---------- Data for the task ----------
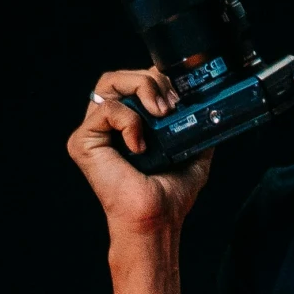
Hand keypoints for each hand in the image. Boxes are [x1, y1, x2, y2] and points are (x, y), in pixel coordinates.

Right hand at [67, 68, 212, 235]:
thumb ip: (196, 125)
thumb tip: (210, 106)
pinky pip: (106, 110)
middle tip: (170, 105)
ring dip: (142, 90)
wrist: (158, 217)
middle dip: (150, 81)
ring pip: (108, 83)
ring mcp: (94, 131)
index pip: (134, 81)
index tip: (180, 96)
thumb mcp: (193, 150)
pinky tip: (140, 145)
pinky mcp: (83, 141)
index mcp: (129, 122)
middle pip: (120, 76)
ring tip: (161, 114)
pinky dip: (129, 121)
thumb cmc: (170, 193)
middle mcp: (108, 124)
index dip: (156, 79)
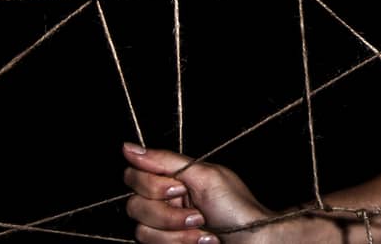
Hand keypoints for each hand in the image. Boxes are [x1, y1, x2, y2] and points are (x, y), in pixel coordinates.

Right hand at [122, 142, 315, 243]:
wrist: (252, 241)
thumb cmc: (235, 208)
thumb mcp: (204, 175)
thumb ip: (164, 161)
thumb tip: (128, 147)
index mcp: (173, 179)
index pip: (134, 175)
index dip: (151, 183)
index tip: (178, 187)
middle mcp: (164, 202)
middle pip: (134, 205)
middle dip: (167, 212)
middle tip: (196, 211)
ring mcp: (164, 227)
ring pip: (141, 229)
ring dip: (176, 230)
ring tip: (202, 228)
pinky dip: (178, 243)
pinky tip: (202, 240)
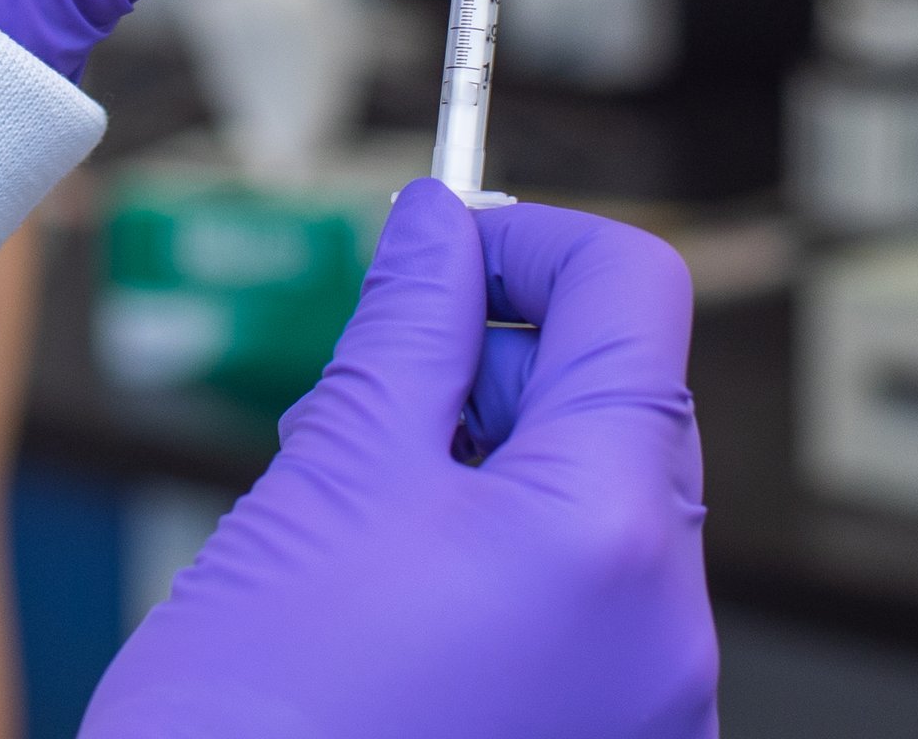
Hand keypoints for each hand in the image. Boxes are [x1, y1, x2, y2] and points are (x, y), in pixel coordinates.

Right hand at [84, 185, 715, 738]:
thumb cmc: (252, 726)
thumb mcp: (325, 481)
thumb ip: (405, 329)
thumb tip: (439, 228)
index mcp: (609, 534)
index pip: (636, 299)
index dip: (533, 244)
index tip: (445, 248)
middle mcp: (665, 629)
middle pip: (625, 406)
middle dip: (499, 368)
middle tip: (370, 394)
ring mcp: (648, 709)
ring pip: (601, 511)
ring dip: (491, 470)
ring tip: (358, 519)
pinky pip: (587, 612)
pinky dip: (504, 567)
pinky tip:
----------
Exercise aim: Could you repeat exactly the lines from the one containing "thumb tip: (128, 147)" to the last line of the records, both included, and leave out every picture?

Your solution:
thumb tip: (128, 147)
index mcp: (173, 179)
index pip: (134, 175)
index dip: (151, 183)
index tip: (178, 187)
middle mcp: (164, 202)
middle pip: (134, 205)
middle dip: (167, 212)
middle tip: (196, 211)
ring mcp: (164, 227)
ring pip: (141, 229)
ring dip: (176, 230)
ring tip: (202, 228)
pinky dip: (178, 243)
pinky tip: (202, 240)
Hand keypoints for each hand in the image. Boxes are [x1, y1, x2, y2] and points are (x, y), in pixel coordinates.

Right hand at [84, 185, 715, 738]:
thumb cmc: (252, 726)
thumb mcp: (325, 481)
thumb ip: (405, 329)
thumb tip: (439, 228)
index mcp: (609, 534)
index pip: (636, 299)
index dip: (533, 244)
index tip: (445, 248)
middle mcp: (665, 629)
middle pip: (625, 406)
middle dip: (499, 368)
middle tip: (370, 394)
ring mcp: (648, 709)
ring pip: (601, 511)
ring dip: (491, 470)
ring tip: (358, 519)
pinky pip: (587, 612)
pinky dip: (504, 567)
pinky tip:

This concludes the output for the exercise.